[Collected data entries]

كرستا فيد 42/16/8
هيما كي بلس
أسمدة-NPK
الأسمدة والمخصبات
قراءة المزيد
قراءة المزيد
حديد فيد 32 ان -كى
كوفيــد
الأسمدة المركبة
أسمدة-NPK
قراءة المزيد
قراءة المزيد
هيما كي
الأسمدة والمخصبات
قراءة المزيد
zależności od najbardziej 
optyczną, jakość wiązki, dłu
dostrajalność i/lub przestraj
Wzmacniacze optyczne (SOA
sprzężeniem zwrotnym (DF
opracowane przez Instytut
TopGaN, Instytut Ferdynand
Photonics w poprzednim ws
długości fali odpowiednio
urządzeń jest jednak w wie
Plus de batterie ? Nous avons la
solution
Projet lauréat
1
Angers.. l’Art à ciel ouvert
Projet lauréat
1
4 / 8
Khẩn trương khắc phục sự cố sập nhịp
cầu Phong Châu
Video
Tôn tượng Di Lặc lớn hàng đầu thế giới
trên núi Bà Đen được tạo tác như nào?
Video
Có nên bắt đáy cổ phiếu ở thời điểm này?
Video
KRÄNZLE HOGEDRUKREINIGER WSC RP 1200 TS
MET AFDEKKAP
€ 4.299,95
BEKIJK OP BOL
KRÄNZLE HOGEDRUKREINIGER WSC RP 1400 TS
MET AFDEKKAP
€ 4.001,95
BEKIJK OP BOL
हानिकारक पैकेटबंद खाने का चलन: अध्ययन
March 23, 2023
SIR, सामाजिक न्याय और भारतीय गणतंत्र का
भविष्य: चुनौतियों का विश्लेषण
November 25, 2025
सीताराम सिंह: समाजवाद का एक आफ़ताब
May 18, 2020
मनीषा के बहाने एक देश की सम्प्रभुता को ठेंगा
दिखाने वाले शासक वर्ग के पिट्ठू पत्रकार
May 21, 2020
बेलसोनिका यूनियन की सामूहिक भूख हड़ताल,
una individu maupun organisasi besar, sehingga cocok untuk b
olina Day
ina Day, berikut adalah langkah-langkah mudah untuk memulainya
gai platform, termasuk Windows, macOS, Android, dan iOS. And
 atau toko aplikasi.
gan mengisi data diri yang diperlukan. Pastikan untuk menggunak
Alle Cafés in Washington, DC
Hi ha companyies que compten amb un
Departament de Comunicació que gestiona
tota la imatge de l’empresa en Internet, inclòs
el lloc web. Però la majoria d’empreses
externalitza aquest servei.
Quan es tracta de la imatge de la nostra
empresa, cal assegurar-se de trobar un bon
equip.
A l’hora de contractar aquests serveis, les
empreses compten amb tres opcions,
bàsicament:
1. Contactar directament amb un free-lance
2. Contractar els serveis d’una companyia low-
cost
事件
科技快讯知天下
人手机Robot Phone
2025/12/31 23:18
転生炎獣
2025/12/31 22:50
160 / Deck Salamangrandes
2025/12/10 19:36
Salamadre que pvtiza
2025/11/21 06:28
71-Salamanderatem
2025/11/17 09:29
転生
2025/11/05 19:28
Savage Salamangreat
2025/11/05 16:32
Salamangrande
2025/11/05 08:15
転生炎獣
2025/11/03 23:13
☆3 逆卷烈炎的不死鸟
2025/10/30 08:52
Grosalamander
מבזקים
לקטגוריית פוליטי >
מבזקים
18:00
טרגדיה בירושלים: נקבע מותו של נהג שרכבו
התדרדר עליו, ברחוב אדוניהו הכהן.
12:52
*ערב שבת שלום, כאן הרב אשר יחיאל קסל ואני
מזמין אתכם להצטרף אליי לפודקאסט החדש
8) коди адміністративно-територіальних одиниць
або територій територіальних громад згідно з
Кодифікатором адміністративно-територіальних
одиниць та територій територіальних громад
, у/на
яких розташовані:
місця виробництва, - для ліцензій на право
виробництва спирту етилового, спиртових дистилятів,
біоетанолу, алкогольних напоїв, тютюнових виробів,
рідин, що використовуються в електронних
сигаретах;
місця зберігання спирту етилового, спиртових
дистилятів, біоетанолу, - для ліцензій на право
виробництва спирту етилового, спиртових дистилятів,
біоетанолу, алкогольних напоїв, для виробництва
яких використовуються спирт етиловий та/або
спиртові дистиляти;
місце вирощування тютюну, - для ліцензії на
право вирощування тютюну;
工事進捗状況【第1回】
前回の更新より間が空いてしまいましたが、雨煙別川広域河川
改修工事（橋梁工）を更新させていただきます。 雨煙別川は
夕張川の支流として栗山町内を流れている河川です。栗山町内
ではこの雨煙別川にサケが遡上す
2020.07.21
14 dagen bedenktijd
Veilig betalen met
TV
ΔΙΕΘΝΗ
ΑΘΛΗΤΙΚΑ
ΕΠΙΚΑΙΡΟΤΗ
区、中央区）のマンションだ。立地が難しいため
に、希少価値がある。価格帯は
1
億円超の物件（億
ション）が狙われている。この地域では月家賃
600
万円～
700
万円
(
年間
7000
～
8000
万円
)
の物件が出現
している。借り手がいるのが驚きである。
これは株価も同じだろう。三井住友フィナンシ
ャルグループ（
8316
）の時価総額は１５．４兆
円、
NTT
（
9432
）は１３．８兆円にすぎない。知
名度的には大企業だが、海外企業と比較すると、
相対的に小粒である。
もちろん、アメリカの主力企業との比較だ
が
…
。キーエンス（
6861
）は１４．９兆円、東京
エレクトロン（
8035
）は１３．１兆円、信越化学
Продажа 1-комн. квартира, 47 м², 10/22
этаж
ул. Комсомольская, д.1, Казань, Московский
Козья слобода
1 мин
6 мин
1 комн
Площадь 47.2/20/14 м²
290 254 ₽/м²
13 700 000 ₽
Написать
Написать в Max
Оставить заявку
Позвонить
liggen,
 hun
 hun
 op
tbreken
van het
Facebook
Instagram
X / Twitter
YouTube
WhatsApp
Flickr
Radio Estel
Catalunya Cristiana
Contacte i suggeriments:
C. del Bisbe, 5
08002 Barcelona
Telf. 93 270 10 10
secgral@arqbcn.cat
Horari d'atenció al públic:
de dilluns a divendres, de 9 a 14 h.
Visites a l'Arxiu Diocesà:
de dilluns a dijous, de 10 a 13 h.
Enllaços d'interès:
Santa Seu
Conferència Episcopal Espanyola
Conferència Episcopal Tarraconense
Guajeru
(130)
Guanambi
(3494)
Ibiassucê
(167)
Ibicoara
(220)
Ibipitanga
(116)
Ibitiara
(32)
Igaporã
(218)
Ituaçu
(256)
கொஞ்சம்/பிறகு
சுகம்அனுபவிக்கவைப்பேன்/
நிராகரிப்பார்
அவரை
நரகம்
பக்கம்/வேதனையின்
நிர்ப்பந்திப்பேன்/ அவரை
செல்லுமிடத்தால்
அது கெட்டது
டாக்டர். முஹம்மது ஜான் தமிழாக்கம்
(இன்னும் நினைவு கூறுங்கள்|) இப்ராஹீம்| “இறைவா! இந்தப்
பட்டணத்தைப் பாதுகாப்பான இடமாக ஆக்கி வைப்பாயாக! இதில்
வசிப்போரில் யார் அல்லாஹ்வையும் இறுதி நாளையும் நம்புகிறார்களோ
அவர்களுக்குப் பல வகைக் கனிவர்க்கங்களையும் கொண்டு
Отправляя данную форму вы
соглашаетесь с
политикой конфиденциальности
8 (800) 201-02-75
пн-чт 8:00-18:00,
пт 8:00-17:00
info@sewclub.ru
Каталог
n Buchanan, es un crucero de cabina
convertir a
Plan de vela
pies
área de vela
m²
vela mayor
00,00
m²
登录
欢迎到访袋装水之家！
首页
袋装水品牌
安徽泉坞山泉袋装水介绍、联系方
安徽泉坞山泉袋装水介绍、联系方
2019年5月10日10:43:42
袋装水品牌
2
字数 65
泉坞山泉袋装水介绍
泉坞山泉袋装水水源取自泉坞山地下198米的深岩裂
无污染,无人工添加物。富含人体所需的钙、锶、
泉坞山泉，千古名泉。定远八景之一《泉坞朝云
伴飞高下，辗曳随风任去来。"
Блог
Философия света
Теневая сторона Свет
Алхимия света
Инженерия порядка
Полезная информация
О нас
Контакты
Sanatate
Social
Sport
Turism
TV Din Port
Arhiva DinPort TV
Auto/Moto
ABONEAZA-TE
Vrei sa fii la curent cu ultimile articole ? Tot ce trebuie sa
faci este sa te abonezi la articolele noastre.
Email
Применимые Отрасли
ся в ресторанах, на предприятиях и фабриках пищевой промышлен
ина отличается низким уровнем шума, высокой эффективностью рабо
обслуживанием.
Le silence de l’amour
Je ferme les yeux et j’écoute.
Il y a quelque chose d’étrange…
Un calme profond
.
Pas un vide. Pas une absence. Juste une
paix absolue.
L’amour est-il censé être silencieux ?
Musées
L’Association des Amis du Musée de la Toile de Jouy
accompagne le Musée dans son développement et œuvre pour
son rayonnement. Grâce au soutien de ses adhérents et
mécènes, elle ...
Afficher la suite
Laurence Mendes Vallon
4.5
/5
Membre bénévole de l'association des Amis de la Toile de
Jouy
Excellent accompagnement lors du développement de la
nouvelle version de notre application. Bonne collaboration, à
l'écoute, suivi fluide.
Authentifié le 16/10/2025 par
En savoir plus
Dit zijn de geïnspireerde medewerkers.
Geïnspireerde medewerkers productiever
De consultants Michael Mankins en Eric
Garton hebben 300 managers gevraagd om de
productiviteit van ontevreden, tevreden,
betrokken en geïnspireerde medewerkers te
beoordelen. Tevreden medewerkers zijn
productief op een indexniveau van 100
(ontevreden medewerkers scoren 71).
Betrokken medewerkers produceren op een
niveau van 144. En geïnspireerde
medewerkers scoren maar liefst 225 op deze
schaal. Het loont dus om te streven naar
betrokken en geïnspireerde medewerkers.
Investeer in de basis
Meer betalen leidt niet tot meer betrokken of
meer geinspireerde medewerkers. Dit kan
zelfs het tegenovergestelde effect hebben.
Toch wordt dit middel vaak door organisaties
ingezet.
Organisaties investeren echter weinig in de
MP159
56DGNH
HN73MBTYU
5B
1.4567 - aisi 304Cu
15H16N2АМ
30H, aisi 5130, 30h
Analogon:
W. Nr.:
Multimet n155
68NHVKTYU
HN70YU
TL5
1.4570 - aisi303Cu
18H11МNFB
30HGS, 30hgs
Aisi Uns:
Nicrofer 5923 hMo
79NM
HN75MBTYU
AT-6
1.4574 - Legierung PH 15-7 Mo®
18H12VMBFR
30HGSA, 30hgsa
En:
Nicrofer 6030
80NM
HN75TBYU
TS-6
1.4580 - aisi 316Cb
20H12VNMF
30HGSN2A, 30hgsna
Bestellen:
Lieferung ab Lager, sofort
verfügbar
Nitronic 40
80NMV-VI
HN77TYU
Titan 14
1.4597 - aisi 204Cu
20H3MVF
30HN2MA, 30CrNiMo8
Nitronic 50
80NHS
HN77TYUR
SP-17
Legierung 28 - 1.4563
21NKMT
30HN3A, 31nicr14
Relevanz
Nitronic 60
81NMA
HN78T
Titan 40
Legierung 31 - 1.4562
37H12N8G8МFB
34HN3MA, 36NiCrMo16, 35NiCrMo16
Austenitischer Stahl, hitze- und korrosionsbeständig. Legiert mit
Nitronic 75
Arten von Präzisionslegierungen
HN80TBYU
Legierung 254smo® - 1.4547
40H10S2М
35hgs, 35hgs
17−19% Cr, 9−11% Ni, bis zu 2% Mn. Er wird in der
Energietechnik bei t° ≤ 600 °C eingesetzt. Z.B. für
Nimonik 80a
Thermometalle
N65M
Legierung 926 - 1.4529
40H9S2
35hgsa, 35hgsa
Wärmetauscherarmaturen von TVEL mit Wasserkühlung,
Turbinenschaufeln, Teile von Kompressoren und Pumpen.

Work task: Restate the data verbatim through the "optyczną, jakość wiązki, dłu" line.

Written answer:
كرستا فيد 42/16/8
هيما كي بلس
أسمدة-NPK
الأسمدة والمخصبات
قراءة المزيد
قراءة المزيد
حديد فيد 32 ان -كى
كوفيــد
الأسمدة المركبة
أسمدة-NPK
قراءة المزيد
قراءة المزيد
هيما كي
الأسمدة والمخصبات
قراءة المزيد
zależności od najbardziej 
optyczną, jakość wiązki, dłu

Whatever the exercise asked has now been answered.